__Work to do__
Copy out every line of the rows below word for word, omitting the pictures.

☆ ☆ ☆ ☆ ☆

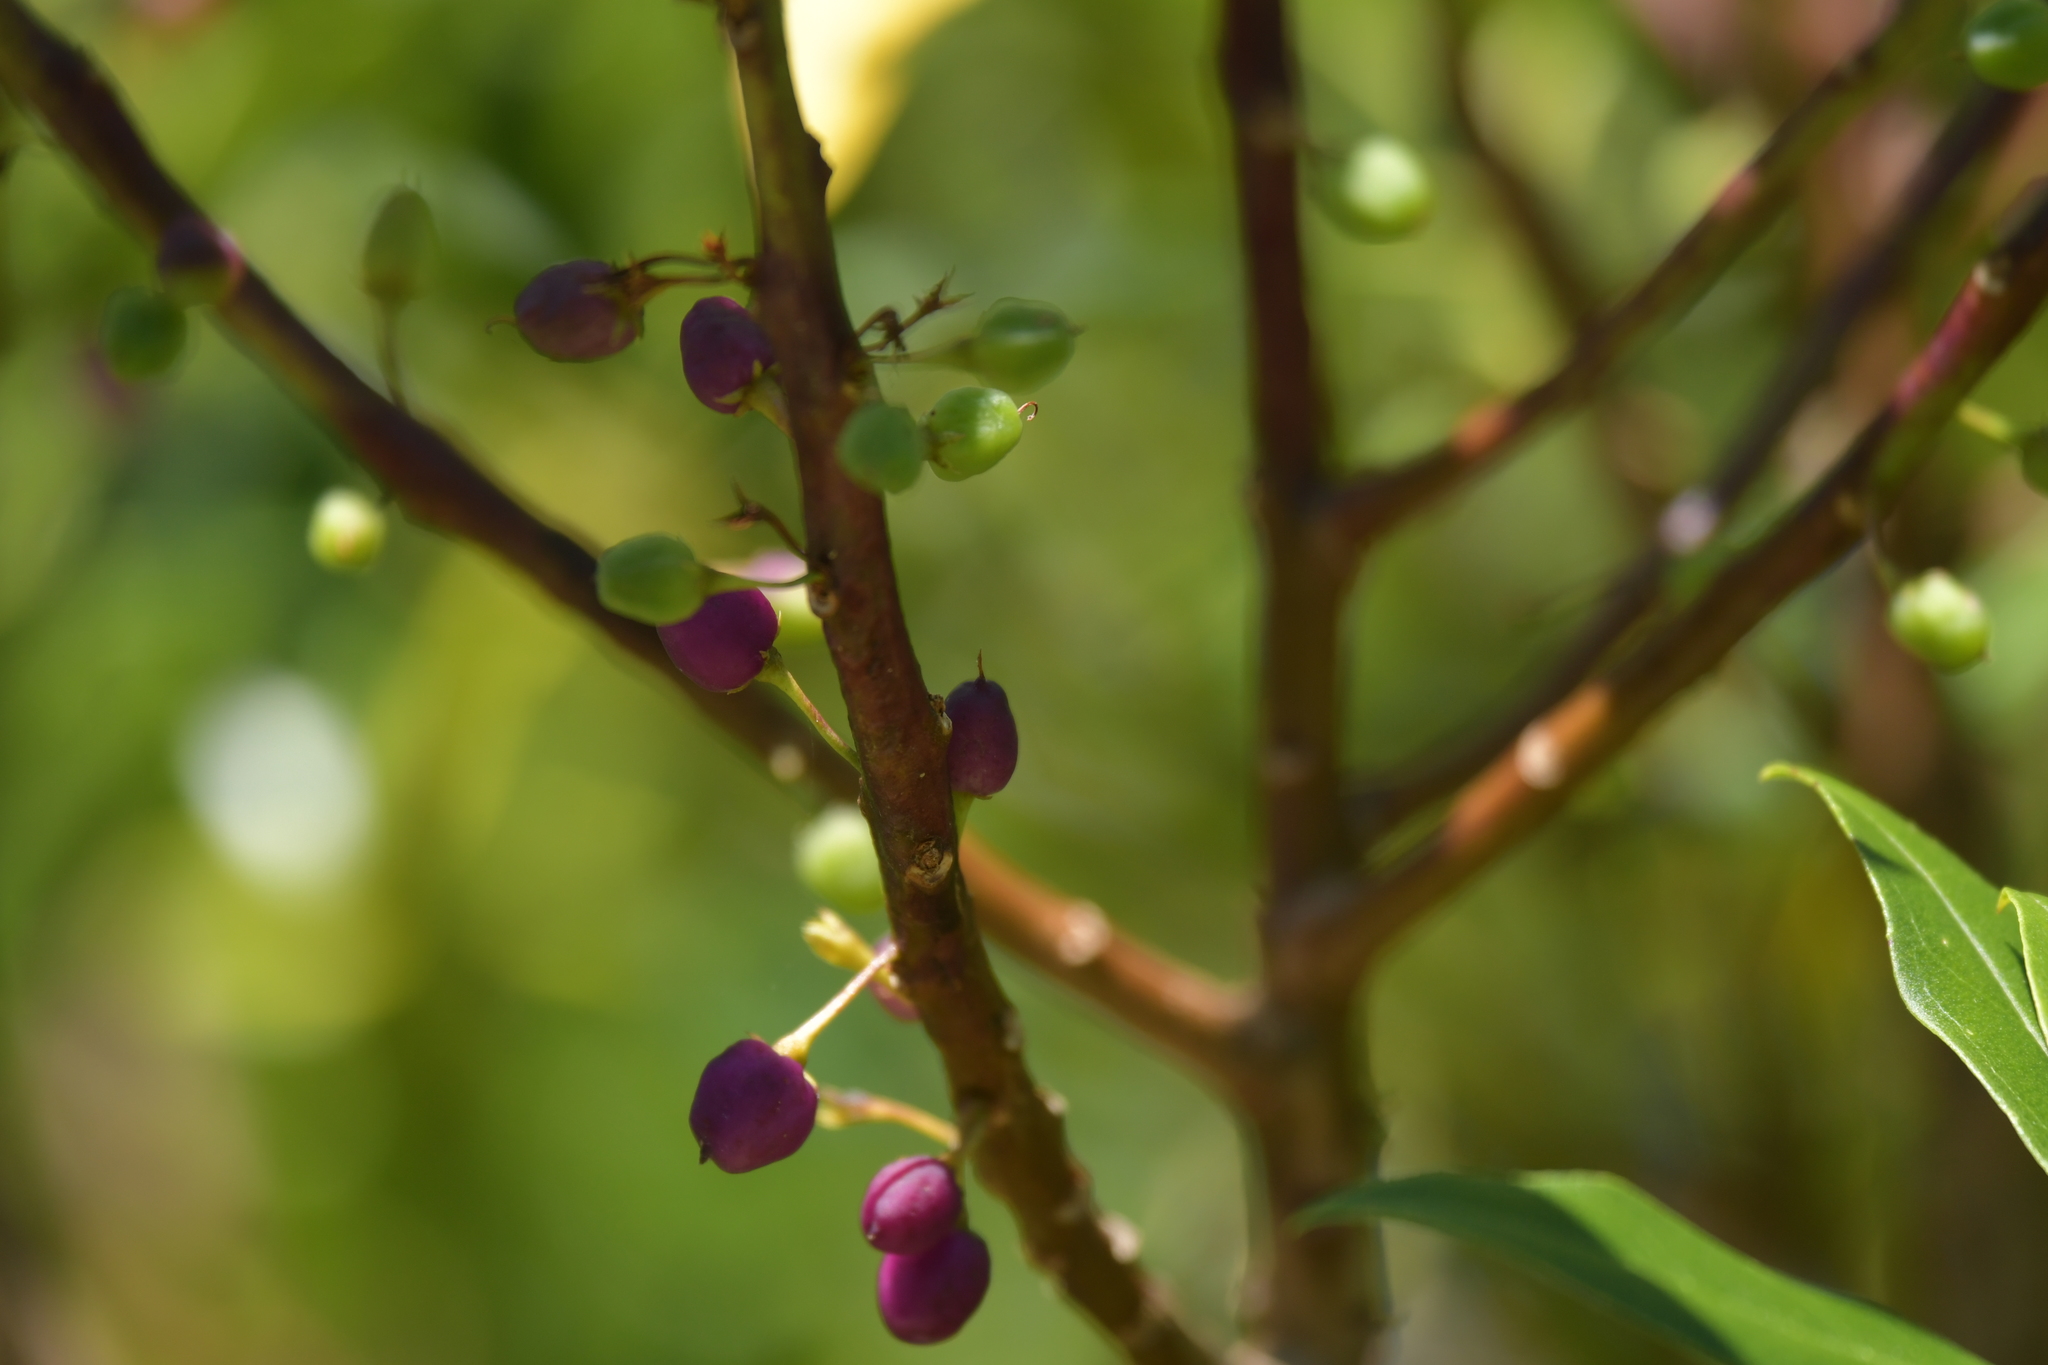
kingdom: Plantae
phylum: Tracheophyta
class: Magnoliopsida
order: Lamiales
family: Scrophulariaceae
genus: Myoporum
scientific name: Myoporum laetum
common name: Ngaio tree
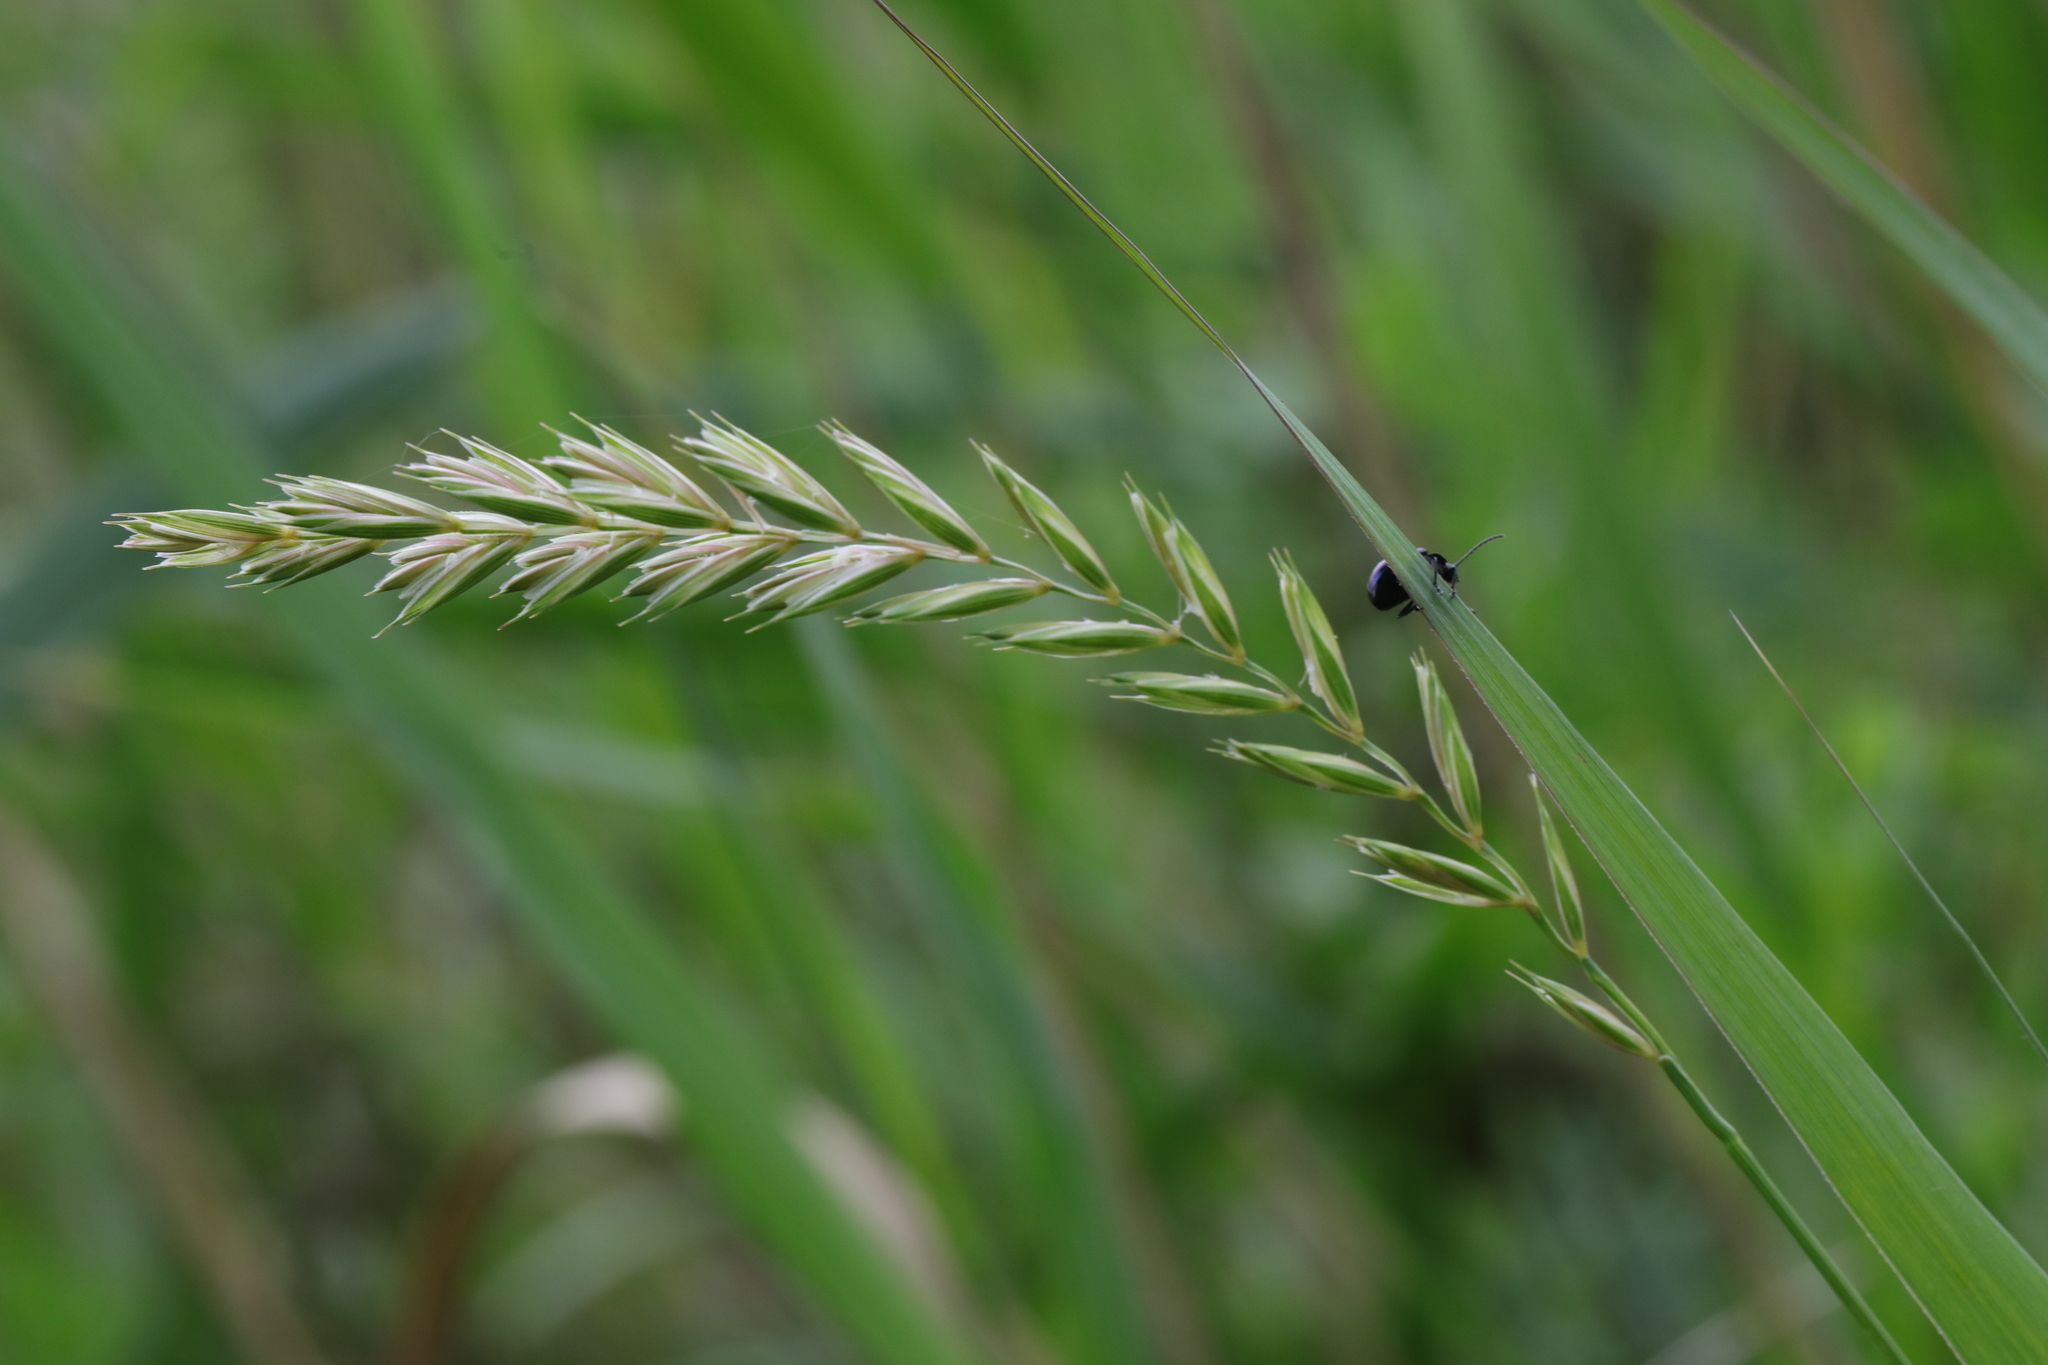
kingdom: Plantae
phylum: Tracheophyta
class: Liliopsida
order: Poales
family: Poaceae
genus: Elymus
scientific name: Elymus repens
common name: Quackgrass
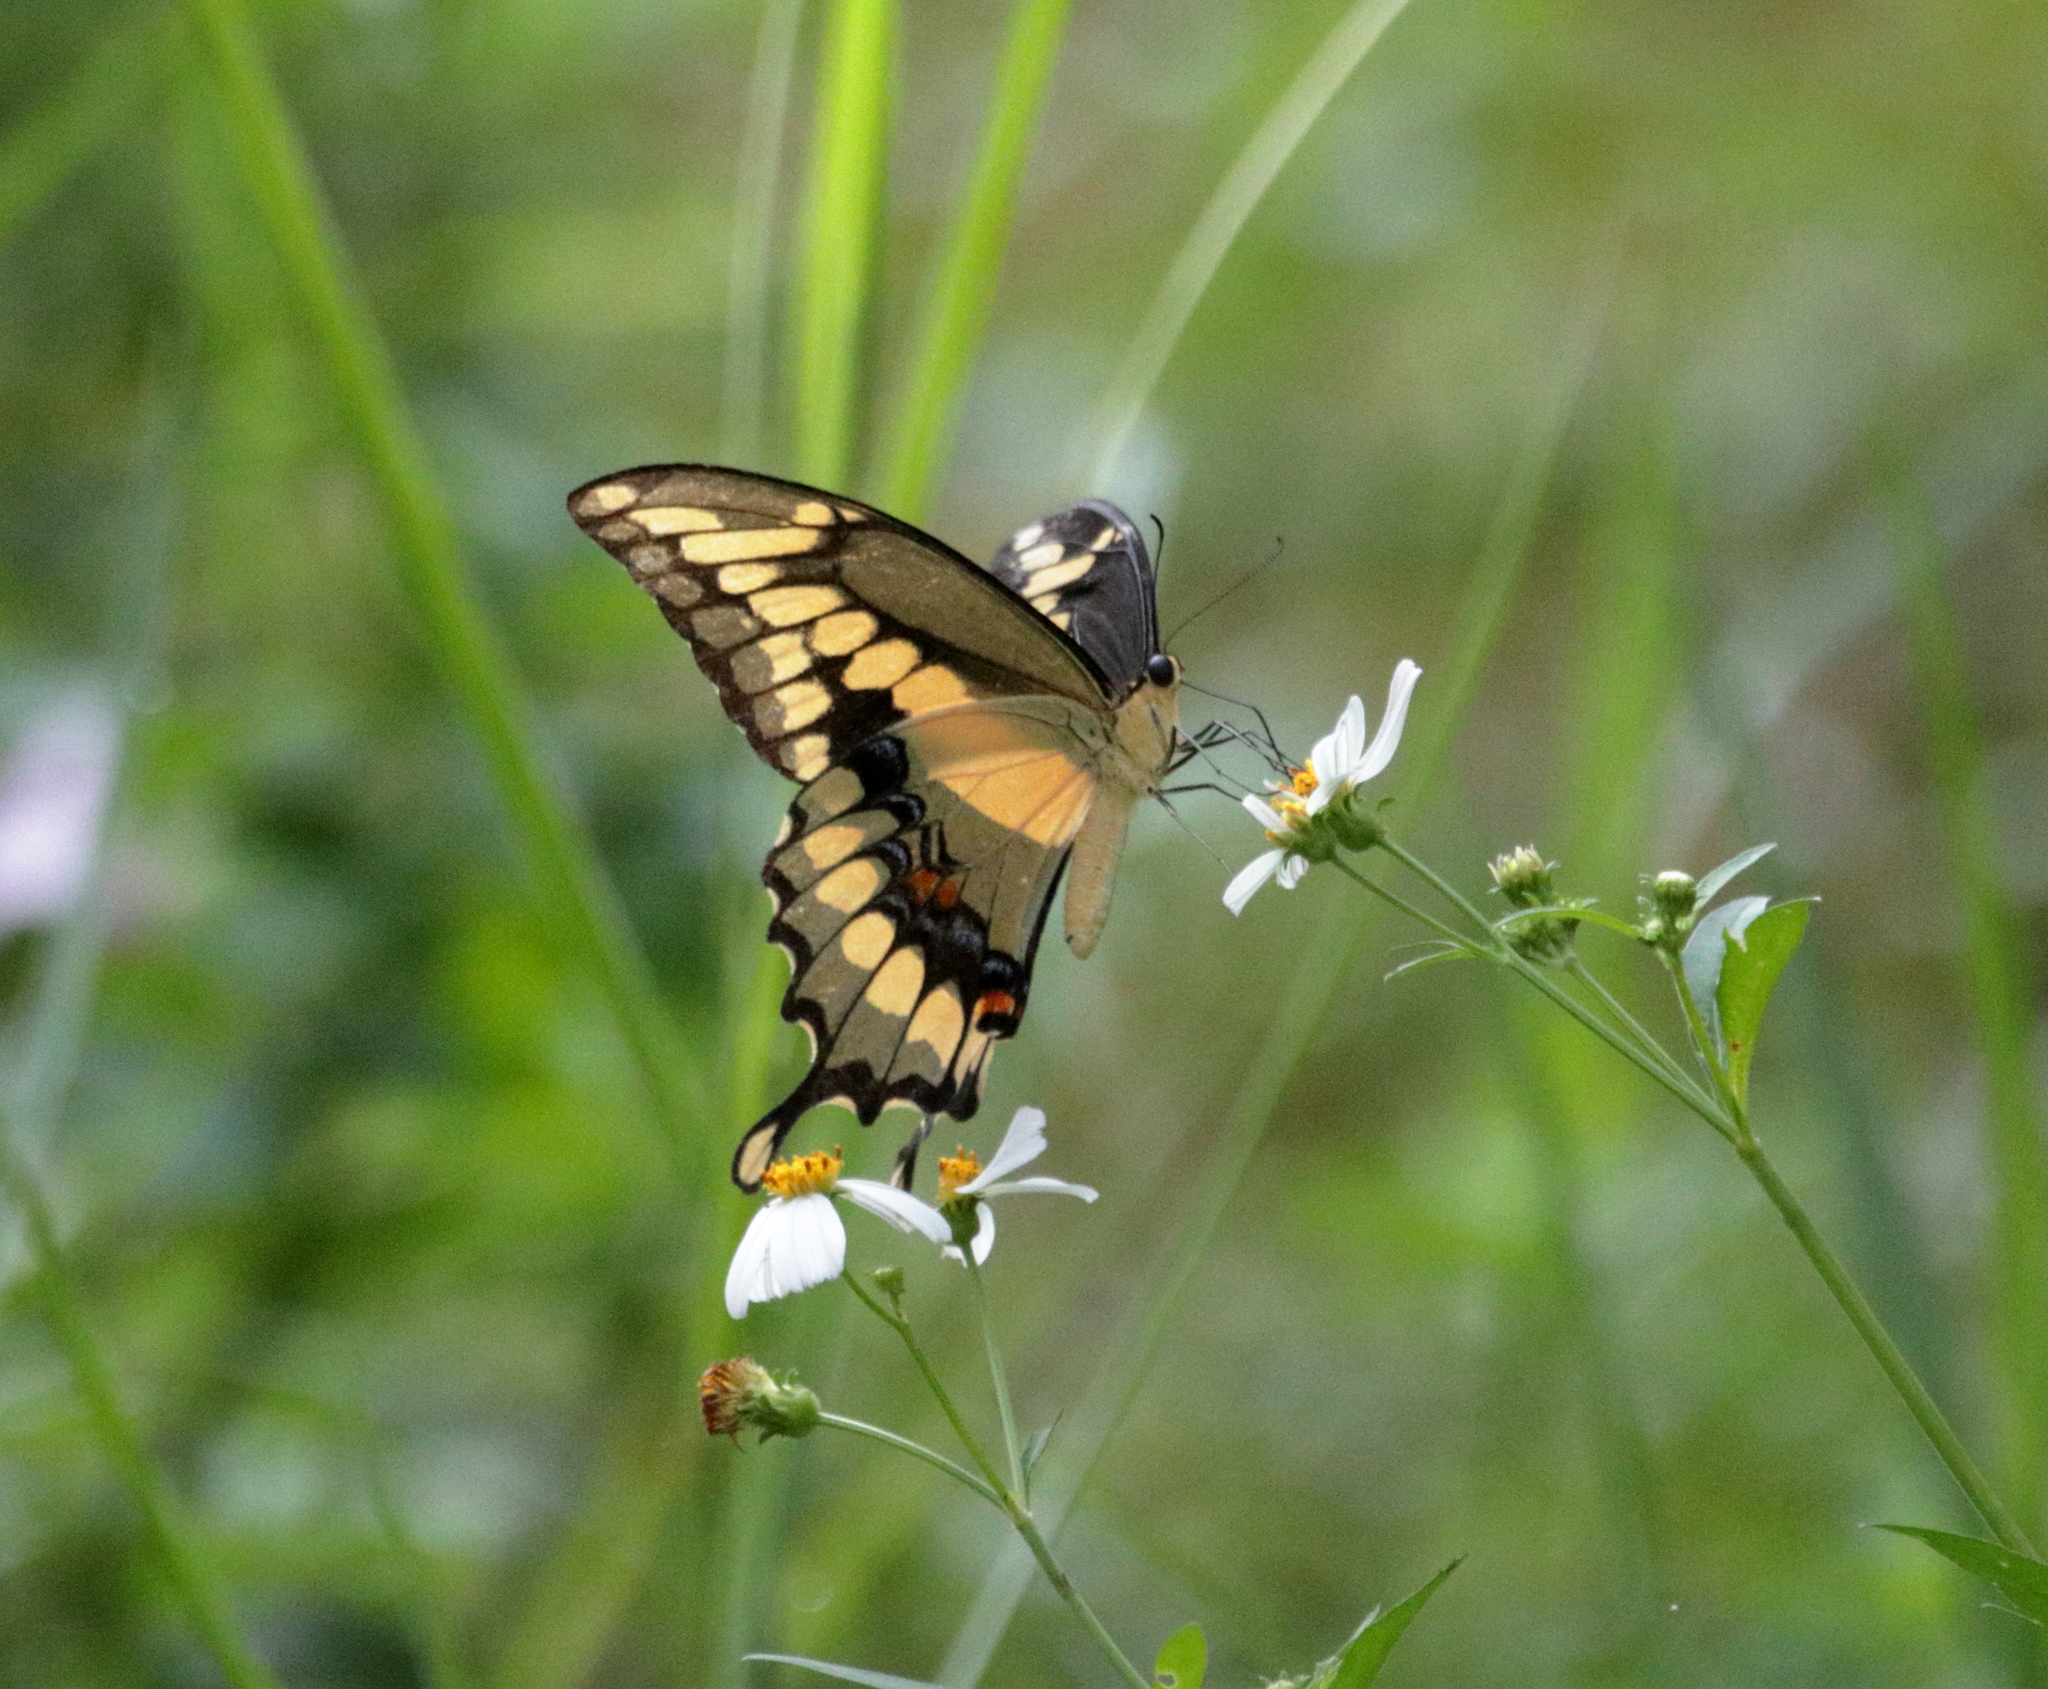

☆ ☆ ☆ ☆ ☆

__Response__
kingdom: Plantae
phylum: Tracheophyta
class: Magnoliopsida
order: Lamiales
family: Scrophulariaceae
genus: Myoporum
scientific name: Myoporum laetum
common name: Ngaio tree
kingdom: Plantae
phylum: Tracheophyta
class: Liliopsida
order: Poales
family: Poaceae
genus: Elymus
scientific name: Elymus repens
common name: Quackgrass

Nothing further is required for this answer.